__Problem requirements__: Reproduce the text read from the pages in the material below with every occurrence of "Fransk pop" changed to "French pop" and nothing else altered. Omit the pictures from your output.

---+---

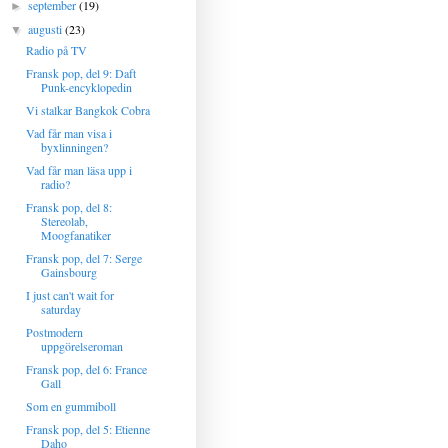
september
(19)
►
augusti
(23)
▼
Radio på TV
Fransk pop, del 9: Daft
Punk-encyklopedin
Vi stalkar Bangkok Cobra
Vad får man visa i
byxlinningen?
Vad får man läsa upp i
radio?
Fransk pop, del 8:
Stereolab,
Moogfanatiker
Fransk pop, del 7: Serge
Gainsbourg
I just can't wait for
saturday
Postmodern
uppgörelseroman
Fransk pop, del 6: France
Gall
Som en gummiboll
Fransk pop, del 5: Etienne
Daho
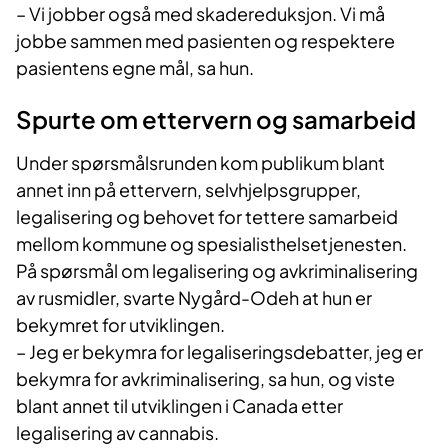
– Vi jobber også med skadereduksjon. Vi må
jobbe sammen med pasienten og respektere
pasientens egne mål, sa hun.
Spurte om ettervern og samarbeid
Under spørsmålsrunden kom publikum blant
annet inn på ettervern, selvhjelpsgrupper,
legalisering og behovet for tettere samarbeid
mellom kommune og spesialisthelsetjenesten.
På spørsmål om legalisering og avkriminalisering
av rusmidler, svarte Nygård-Odeh at hun er
bekymret for utviklingen.
– Jeg er bekymra for legaliseringsdebatter, jeg er
bekymra for avkriminalisering, sa hun, og viste
blant annet til utviklingen i Canada etter
legalisering av cannabis.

---+---

__Result__:
september
(19)
►
augusti
(23)
▼
Radio på TV
French pop, del 9: Daft
Punk-encyklopedin
Vi stalkar Bangkok Cobra
Vad får man visa i
byxlinningen?
Vad får man läsa upp i
radio?
French pop, del 8:
Stereolab,
Moogfanatiker
French pop, del 7: Serge
Gainsbourg
I just can't wait for
saturday
Postmodern
uppgörelseroman
French pop, del 6: France
Gall
Som en gummiboll
French pop, del 5: Etienne
Daho
– Vi jobber også med skadereduksjon. Vi må
jobbe sammen med pasienten og respektere
pasientens egne mål, sa hun.
Spurte om ettervern og samarbeid
Under spørsmålsrunden kom publikum blant
annet inn på ettervern, selvhjelpsgrupper,
legalisering og behovet for tettere samarbeid
mellom kommune og spesialisthelsetjenesten.
På spørsmål om legalisering og avkriminalisering
av rusmidler, svarte Nygård-Odeh at hun er
bekymret for utviklingen.
– Jeg er bekymra for legaliseringsdebatter, jeg er
bekymra for avkriminalisering, sa hun, og viste
blant annet til utviklingen i Canada etter
legalisering av cannabis.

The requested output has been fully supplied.